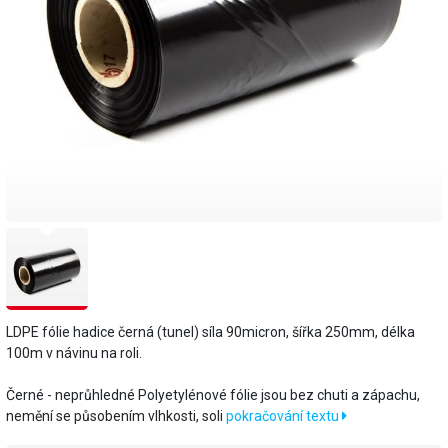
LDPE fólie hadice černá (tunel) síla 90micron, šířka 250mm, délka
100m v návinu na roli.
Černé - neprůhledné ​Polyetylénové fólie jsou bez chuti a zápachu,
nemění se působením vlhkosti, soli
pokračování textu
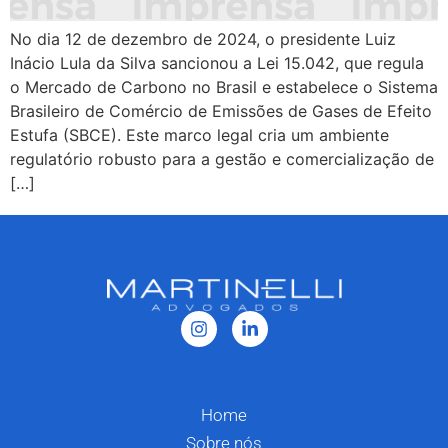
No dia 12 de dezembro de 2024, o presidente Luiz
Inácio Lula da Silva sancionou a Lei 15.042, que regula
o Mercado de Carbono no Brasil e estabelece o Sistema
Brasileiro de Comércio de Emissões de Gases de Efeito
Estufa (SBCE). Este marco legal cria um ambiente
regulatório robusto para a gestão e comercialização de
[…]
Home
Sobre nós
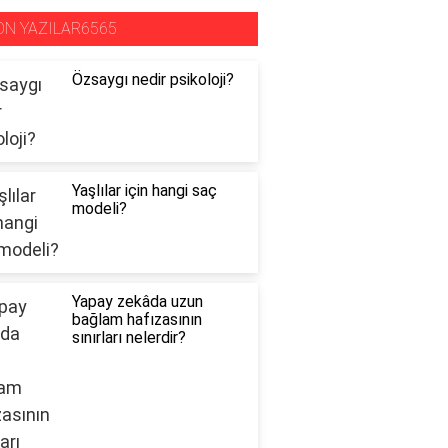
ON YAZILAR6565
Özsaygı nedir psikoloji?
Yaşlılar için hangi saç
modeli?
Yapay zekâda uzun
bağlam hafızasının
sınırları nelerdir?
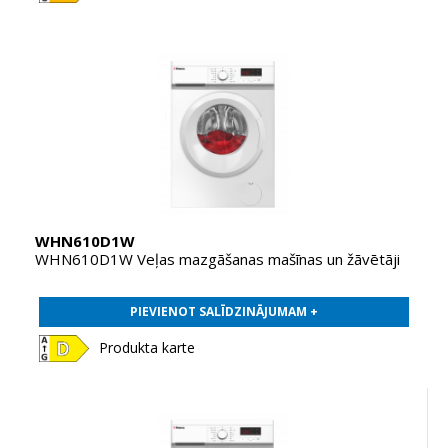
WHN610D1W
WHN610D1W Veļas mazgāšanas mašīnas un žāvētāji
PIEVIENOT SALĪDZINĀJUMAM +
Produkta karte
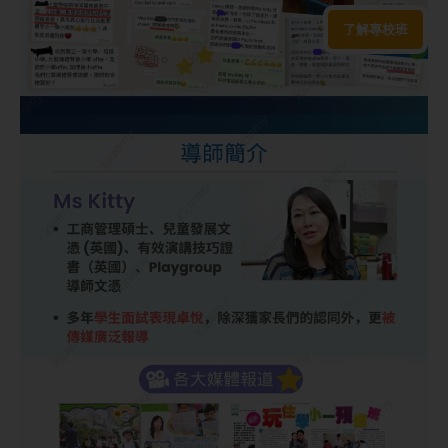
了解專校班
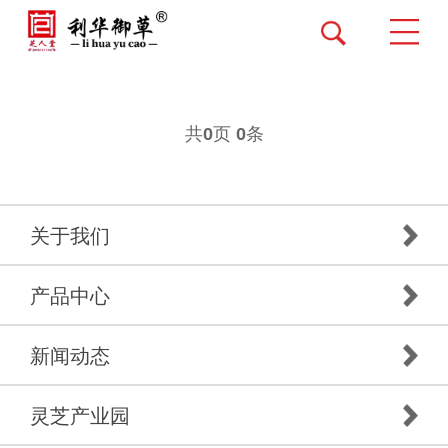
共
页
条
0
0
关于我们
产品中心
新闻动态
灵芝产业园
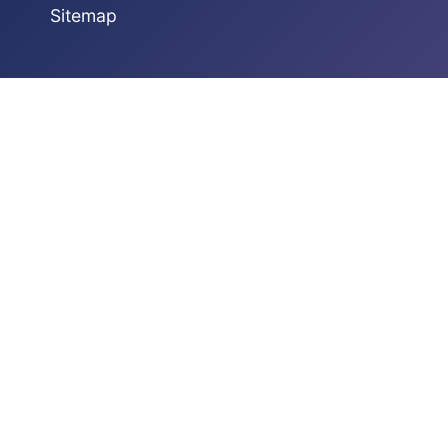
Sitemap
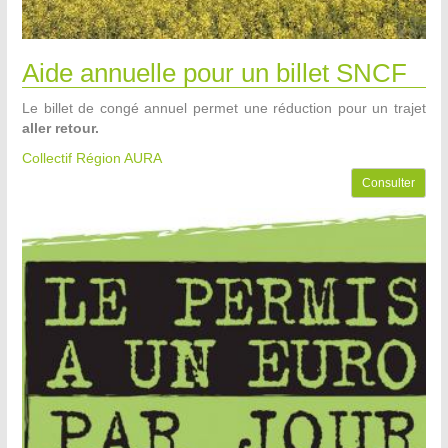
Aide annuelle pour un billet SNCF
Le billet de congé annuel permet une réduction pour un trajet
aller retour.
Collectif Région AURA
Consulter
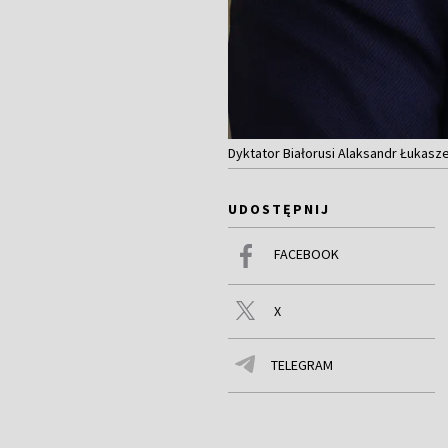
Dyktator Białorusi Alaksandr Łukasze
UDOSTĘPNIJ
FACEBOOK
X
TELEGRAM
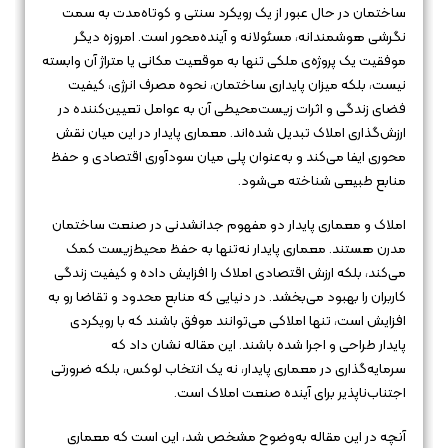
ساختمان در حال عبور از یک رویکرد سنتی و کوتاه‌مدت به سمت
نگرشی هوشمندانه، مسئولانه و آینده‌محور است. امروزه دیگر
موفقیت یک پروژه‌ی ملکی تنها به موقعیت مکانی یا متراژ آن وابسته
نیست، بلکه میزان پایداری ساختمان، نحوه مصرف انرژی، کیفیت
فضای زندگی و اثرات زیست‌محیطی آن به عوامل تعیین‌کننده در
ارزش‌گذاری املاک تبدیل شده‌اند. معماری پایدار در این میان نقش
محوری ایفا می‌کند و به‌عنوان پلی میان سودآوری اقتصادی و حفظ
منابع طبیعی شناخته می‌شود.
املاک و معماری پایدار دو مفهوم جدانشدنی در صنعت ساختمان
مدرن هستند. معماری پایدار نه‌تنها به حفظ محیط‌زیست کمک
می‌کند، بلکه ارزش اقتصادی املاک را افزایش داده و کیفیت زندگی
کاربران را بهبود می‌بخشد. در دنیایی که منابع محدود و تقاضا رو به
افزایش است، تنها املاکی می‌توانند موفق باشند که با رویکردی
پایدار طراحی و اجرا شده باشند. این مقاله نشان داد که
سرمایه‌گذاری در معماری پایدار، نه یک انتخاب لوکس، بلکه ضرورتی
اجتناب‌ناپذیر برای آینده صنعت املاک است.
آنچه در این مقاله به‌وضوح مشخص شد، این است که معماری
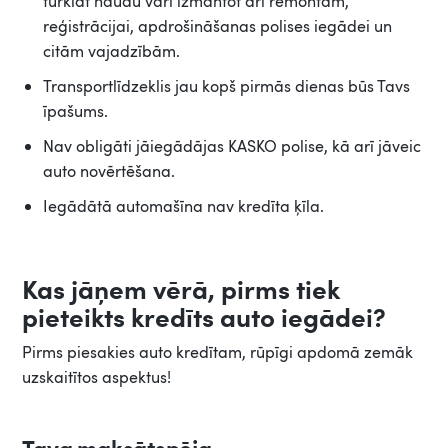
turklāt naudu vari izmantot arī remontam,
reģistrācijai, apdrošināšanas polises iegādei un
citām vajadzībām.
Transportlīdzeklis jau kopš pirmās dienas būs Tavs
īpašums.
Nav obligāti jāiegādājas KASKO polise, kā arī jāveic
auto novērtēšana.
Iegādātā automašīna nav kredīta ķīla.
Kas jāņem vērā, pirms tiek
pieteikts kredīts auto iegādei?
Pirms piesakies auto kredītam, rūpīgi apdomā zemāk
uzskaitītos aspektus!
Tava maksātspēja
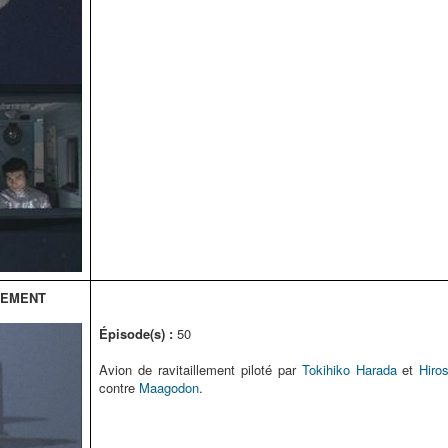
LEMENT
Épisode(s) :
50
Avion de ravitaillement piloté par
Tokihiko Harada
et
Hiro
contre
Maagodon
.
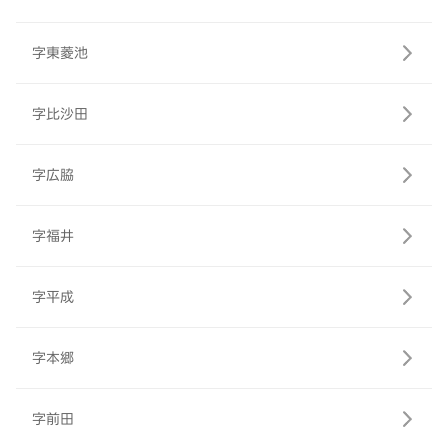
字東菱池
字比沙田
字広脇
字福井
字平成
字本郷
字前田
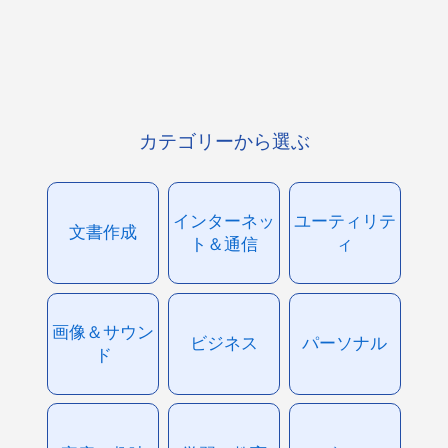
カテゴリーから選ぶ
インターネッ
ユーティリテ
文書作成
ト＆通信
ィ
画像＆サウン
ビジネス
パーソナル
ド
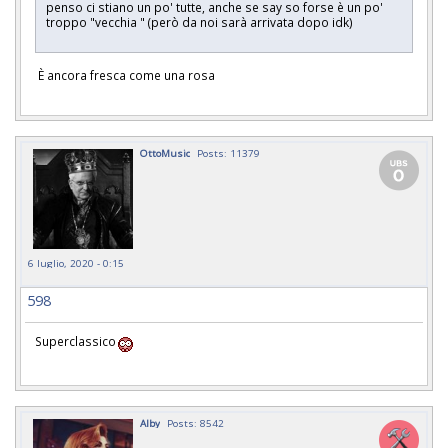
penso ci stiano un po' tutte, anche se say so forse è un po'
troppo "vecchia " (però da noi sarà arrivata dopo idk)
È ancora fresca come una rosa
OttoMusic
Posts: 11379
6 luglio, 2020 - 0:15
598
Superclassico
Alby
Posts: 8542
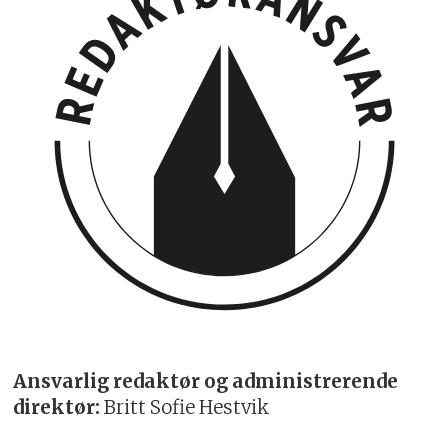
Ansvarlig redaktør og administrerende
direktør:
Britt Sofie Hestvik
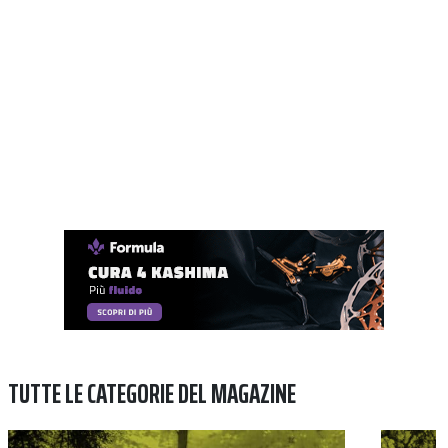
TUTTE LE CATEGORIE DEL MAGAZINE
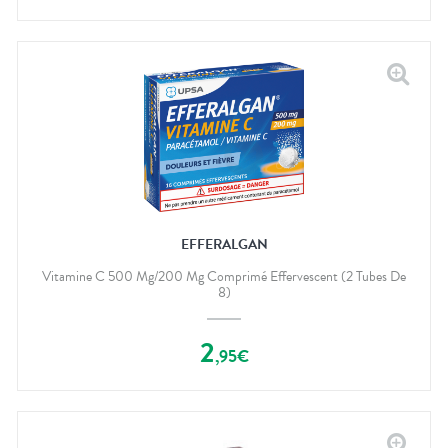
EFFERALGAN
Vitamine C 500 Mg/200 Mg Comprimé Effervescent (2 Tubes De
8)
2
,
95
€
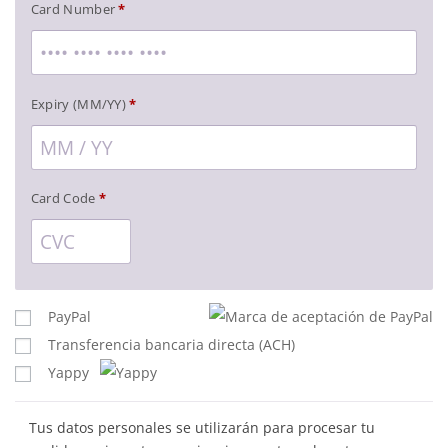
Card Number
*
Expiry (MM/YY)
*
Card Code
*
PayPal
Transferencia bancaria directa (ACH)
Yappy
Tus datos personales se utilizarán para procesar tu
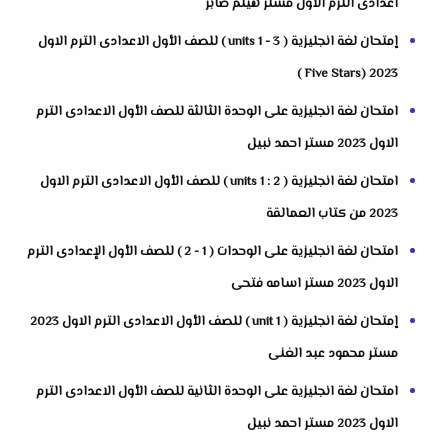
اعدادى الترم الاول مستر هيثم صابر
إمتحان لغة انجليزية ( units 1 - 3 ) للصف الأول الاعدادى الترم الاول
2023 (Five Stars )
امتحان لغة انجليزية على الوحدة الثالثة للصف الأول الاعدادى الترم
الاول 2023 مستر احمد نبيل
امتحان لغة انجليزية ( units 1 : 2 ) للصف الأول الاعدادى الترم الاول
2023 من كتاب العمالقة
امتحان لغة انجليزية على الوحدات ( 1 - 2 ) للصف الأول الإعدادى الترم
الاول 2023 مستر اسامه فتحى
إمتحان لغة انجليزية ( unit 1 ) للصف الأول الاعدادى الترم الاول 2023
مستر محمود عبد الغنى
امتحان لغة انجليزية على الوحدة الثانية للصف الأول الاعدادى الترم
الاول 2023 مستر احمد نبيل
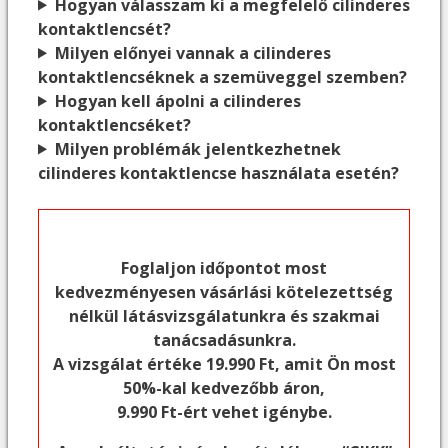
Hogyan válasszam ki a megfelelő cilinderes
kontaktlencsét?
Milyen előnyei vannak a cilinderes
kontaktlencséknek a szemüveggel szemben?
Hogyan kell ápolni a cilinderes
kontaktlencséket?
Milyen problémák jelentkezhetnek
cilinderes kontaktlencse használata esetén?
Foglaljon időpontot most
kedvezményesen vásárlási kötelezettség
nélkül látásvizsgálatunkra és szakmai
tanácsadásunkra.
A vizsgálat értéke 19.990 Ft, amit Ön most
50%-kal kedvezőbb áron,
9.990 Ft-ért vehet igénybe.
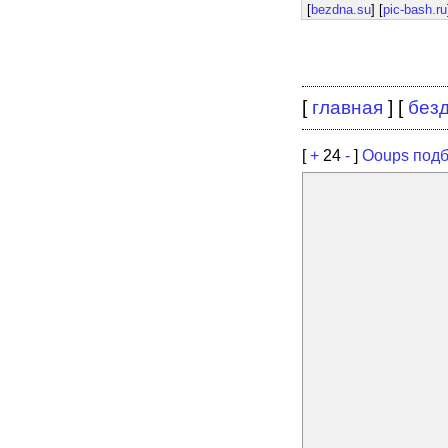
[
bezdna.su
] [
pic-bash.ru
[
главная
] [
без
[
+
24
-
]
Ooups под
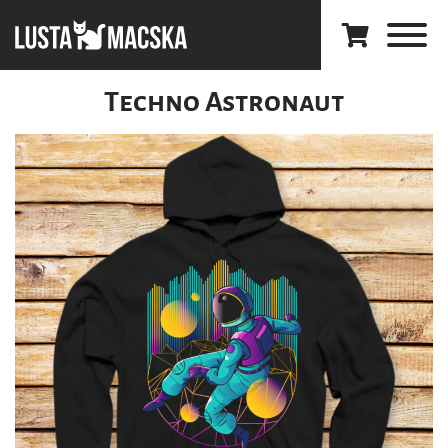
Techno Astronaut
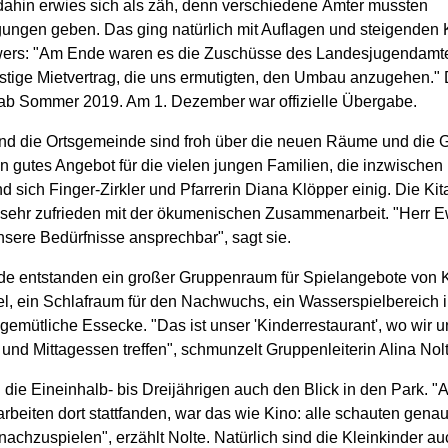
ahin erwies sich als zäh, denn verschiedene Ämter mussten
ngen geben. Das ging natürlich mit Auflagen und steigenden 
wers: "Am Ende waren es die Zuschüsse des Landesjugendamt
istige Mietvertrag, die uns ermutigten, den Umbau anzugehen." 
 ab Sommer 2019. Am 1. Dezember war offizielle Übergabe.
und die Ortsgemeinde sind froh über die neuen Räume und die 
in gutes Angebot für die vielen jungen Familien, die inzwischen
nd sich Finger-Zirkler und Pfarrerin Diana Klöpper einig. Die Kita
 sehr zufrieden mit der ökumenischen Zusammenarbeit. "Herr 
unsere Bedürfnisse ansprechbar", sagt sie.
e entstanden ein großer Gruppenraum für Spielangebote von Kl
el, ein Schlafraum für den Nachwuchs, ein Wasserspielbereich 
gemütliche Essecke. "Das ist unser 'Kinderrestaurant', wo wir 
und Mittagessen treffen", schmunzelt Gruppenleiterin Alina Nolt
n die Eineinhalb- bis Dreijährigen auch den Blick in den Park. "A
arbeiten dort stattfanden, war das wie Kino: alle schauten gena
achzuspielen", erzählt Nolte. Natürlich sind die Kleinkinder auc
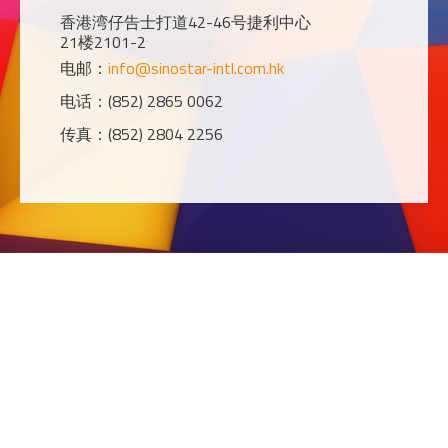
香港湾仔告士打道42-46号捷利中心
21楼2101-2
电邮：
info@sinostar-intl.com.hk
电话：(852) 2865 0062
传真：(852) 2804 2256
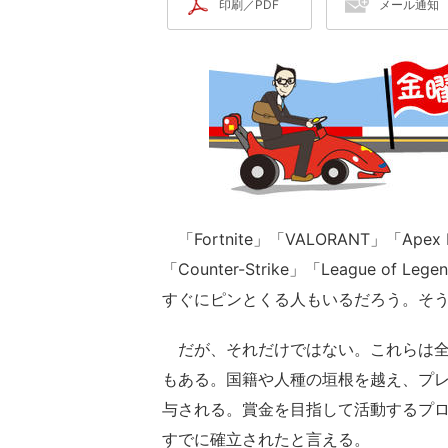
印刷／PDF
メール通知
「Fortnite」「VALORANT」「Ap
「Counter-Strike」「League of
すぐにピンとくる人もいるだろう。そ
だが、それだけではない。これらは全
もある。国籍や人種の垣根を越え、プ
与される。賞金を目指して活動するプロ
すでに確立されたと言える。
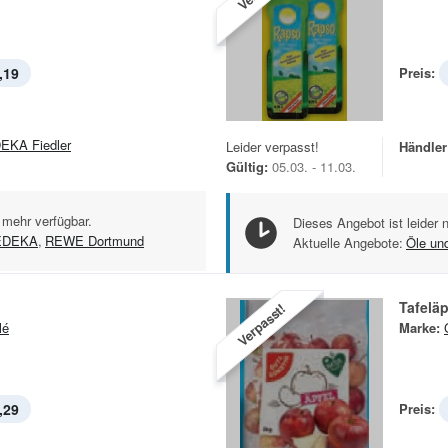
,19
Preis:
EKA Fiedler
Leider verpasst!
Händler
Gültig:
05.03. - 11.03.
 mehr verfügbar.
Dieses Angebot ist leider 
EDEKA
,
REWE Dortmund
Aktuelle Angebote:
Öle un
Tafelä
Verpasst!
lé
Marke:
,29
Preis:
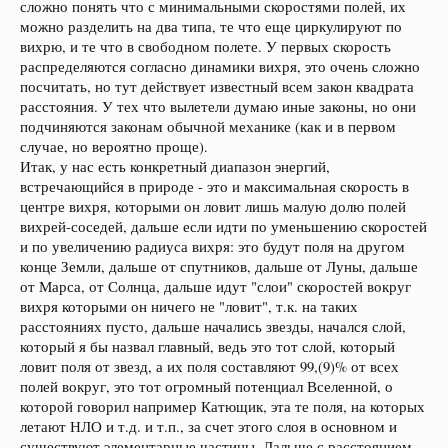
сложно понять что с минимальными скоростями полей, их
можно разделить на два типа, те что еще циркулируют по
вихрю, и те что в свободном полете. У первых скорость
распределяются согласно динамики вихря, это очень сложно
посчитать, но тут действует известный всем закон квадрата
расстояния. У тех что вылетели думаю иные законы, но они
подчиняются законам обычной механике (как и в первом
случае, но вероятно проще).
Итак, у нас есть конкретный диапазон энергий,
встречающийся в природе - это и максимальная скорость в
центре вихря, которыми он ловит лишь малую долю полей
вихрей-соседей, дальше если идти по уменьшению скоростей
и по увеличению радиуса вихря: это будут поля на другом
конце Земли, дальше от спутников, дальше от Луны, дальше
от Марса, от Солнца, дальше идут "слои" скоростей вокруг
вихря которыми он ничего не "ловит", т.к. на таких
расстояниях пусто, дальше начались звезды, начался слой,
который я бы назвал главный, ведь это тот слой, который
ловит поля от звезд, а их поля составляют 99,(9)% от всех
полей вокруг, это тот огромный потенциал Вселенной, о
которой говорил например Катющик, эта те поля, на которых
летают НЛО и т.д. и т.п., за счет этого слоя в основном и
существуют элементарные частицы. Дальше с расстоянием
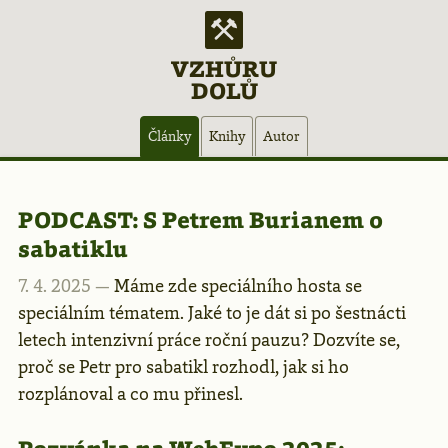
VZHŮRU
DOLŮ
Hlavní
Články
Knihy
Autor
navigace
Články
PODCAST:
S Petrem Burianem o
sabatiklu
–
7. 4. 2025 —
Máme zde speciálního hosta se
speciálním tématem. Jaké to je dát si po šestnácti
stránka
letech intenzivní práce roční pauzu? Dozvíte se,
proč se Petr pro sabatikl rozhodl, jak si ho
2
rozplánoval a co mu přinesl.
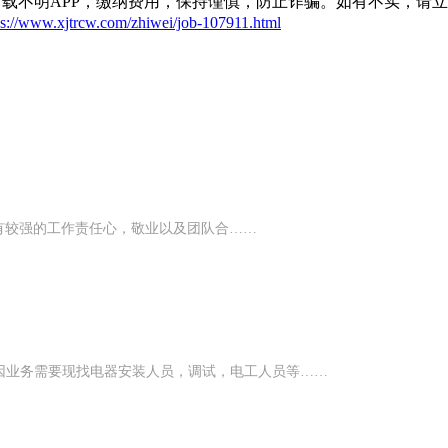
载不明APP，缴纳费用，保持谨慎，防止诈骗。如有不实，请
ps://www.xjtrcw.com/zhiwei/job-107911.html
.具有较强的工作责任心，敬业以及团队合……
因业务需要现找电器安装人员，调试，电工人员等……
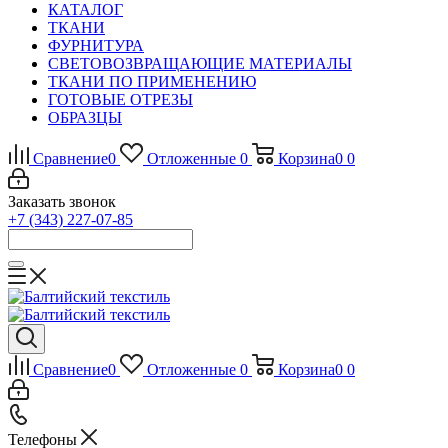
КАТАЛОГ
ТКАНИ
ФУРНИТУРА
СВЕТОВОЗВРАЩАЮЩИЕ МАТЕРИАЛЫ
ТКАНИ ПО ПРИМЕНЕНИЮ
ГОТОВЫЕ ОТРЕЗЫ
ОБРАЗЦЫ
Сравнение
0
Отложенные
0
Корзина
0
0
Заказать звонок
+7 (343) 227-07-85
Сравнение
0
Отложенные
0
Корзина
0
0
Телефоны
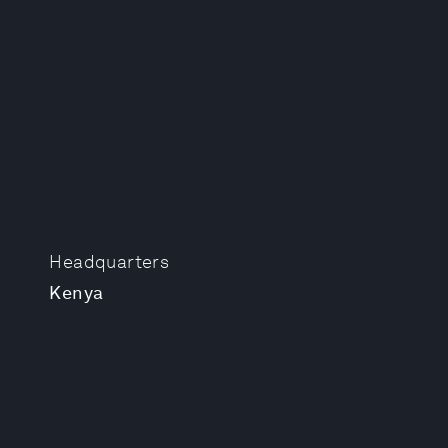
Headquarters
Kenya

= = = =

EXERCISE DIRECTIONS: Return, from the data above, each line in which the string "ловит" appears.

EXPECTED ANSWER:
центре вихря, которыми он ловит лишь малую долю полей
вихря которыми он ничего не "ловит", т.к. на таких
ловит поля от звезд, а их поля составляют 99,(9)% от всех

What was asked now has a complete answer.